The authors recommend that a GDN prioritize: (1) protecting biodiversity, (2) mitigating climate change, and (3) reducing threats to ecosystem intactness and persistence of species. The strategy for the first priority – protecting biodiversity – is to expand the percentage of Earth’s surface that is conservation protected to 30% by 2030, aiming for 50% protection by 2050. Currently, less than 15% of land is protected, and only half of currently protected land is connected by ecological corridors to facilitate animal migrations, while only 2-4% of the world’s ocean area is protected. To avoid the risks of (a) prioritizing low-biodiversity sites at the expense of biodiversity hotspots, or (b) an uneven representation of ecoregion types achieving protected status, the authors organized conservation targets according to 846 terrestrial ecoregions.

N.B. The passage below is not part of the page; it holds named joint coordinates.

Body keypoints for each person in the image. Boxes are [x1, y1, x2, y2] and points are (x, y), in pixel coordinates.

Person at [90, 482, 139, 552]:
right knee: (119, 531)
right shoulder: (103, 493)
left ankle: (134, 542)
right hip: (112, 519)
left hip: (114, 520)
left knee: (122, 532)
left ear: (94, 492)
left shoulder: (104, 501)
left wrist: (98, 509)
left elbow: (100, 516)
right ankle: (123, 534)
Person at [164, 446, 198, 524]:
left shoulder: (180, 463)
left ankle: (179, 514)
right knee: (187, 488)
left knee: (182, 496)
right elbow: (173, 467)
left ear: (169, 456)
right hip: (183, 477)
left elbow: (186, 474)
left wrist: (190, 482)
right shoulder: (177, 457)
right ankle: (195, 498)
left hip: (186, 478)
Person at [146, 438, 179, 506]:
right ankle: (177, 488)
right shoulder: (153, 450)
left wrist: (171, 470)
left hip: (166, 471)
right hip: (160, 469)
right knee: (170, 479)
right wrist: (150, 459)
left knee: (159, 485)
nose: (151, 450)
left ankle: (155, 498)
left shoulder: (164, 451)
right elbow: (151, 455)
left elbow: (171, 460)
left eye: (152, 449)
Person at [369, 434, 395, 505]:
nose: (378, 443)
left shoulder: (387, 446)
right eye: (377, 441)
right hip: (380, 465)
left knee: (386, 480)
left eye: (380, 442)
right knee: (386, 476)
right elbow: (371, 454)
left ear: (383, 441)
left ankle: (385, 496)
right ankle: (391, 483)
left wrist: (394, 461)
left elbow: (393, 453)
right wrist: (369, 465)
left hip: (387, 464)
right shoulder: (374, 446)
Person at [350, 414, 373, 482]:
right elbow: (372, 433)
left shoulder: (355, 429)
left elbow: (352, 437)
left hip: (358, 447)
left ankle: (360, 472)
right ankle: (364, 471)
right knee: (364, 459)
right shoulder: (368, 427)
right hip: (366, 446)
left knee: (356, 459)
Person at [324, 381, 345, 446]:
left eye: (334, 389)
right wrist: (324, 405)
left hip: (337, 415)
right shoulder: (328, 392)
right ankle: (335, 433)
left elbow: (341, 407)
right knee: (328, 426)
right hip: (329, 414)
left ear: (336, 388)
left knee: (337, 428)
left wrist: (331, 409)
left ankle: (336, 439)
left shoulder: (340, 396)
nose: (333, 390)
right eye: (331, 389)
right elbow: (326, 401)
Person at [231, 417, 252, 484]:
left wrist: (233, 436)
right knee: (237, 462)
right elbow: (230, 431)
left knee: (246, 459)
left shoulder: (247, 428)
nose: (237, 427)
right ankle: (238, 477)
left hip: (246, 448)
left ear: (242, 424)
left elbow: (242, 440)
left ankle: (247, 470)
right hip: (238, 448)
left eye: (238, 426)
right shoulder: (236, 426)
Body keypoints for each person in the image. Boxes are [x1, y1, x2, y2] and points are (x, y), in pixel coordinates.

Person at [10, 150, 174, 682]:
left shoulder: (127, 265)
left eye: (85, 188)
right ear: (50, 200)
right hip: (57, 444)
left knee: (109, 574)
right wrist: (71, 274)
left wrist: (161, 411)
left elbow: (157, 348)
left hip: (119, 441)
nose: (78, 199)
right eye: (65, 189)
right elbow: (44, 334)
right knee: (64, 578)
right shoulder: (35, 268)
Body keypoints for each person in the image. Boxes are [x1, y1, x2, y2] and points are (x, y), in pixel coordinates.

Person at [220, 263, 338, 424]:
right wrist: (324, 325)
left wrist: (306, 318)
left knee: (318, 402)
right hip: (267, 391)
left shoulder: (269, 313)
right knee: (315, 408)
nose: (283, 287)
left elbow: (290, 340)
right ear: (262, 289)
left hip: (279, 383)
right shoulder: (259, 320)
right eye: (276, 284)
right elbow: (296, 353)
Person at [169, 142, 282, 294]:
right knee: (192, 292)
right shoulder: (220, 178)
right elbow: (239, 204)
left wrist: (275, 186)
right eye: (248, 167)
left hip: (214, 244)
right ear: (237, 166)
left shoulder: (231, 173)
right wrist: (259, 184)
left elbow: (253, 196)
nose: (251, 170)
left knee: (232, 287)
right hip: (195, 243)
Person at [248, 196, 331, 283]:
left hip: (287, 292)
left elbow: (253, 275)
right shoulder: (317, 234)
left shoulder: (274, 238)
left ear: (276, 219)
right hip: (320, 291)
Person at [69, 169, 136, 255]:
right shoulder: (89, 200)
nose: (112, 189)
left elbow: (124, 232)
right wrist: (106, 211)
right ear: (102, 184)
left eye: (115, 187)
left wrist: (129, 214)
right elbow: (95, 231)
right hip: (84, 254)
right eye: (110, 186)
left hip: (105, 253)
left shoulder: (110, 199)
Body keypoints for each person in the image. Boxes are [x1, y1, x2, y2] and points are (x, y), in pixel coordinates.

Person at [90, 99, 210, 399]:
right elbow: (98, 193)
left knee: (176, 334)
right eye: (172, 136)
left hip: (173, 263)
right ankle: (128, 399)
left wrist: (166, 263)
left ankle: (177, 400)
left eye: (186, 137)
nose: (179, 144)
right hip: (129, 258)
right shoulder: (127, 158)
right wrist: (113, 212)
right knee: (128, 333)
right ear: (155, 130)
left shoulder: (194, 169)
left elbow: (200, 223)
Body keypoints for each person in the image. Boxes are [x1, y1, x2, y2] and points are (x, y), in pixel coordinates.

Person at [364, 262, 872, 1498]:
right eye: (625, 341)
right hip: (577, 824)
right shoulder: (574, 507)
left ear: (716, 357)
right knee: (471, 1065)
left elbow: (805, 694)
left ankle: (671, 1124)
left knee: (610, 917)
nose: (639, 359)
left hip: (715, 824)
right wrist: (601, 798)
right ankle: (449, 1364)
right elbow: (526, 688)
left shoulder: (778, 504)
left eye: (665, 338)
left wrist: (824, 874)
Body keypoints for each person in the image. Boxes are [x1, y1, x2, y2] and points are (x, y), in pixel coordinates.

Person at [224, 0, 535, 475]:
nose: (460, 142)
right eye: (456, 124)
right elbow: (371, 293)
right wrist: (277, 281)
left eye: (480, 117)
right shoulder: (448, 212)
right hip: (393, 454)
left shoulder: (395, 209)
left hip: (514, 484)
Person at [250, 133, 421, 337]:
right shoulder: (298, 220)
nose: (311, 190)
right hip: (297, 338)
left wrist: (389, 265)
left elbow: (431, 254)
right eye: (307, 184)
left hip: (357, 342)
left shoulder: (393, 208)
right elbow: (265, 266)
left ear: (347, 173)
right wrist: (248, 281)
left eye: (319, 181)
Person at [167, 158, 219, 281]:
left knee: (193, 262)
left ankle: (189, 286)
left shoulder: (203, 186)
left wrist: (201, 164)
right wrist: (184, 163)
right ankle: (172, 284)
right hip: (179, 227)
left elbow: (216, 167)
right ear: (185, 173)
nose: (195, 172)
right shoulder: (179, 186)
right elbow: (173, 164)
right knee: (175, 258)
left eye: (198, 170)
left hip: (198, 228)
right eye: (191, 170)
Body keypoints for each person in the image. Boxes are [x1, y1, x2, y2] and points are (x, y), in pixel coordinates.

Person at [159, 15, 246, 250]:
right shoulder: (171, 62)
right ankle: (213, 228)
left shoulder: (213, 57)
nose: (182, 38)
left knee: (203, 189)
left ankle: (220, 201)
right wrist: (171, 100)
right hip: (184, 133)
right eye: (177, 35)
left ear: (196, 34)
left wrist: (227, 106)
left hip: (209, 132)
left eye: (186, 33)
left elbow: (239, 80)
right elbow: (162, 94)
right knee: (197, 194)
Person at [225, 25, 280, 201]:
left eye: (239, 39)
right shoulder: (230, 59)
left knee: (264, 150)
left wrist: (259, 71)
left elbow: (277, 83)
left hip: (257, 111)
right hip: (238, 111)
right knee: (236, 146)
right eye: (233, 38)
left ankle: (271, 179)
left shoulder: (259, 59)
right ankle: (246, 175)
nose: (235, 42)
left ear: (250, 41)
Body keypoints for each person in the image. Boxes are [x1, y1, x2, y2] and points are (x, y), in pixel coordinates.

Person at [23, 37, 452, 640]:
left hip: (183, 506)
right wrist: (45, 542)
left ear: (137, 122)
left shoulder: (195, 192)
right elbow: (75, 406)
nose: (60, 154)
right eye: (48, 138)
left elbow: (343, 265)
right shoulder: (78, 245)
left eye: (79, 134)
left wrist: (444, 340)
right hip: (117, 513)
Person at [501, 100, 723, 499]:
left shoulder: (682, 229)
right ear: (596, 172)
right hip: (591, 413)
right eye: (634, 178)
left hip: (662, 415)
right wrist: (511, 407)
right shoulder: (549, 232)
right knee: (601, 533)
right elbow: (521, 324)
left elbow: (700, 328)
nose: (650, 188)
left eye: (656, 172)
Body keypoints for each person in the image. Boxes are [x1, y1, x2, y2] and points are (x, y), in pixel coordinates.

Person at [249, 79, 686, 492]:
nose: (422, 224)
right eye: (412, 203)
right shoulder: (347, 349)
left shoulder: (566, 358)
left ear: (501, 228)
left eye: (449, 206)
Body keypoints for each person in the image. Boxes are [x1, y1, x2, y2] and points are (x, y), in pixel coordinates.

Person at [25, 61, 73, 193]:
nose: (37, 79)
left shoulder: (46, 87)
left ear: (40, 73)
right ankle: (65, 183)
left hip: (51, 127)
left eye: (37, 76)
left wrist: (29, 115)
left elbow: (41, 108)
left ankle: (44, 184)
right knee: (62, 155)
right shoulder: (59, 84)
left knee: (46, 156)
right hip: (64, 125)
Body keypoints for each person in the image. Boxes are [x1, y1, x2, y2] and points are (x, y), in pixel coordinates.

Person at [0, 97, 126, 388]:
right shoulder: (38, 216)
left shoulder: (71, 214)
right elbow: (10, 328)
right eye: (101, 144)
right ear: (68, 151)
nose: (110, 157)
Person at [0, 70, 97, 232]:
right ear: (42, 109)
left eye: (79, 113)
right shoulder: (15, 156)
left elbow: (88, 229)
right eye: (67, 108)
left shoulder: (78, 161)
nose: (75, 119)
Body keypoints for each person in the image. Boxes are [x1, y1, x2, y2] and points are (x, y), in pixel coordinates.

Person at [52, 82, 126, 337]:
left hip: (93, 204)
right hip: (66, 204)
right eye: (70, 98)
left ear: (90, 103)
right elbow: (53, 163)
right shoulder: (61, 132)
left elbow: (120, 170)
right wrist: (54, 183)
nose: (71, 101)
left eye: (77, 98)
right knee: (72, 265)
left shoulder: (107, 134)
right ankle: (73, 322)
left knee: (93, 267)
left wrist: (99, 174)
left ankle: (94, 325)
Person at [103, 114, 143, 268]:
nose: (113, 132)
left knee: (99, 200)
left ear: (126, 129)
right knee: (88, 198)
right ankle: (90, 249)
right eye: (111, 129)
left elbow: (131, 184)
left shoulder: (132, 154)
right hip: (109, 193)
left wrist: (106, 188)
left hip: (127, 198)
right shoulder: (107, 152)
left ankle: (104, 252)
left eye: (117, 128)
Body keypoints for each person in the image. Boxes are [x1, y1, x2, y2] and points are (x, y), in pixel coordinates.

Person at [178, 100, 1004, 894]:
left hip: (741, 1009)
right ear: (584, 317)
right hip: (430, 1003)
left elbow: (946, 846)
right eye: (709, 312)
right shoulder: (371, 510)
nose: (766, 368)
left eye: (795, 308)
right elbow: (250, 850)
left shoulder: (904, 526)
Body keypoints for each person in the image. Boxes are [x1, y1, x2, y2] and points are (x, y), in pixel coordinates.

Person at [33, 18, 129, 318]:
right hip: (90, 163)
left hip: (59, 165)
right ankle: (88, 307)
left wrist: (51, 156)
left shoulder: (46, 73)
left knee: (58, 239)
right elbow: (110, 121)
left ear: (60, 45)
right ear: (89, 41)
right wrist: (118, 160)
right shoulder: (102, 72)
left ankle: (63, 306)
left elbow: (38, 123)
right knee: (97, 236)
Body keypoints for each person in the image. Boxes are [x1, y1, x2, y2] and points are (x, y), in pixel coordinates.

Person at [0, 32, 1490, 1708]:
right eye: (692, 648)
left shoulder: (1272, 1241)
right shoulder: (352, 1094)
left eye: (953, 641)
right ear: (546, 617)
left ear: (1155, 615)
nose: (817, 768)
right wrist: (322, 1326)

For the second priority – mitigating climate change – the authors propose that land outside conservation protected areas be managed in a way that maintains ecosystem intactness, prevents emissions and sequesters carbon. This would include, for example, indigenous lands, where people often lack tenure rights. Ensuring secure land tenure to indigenous people would allow them to continue managing land in a way that supports the vitality of the ecosystems on which they depend.
The third priority – reducing major threats – would involve scrutinizing or halting new infrastructure projects (especially agricultural land expansion, road construction and energy development) on natural lands. In addition, it would involve reducing hunting and poaching, as well as the production and use of plastics and toxins.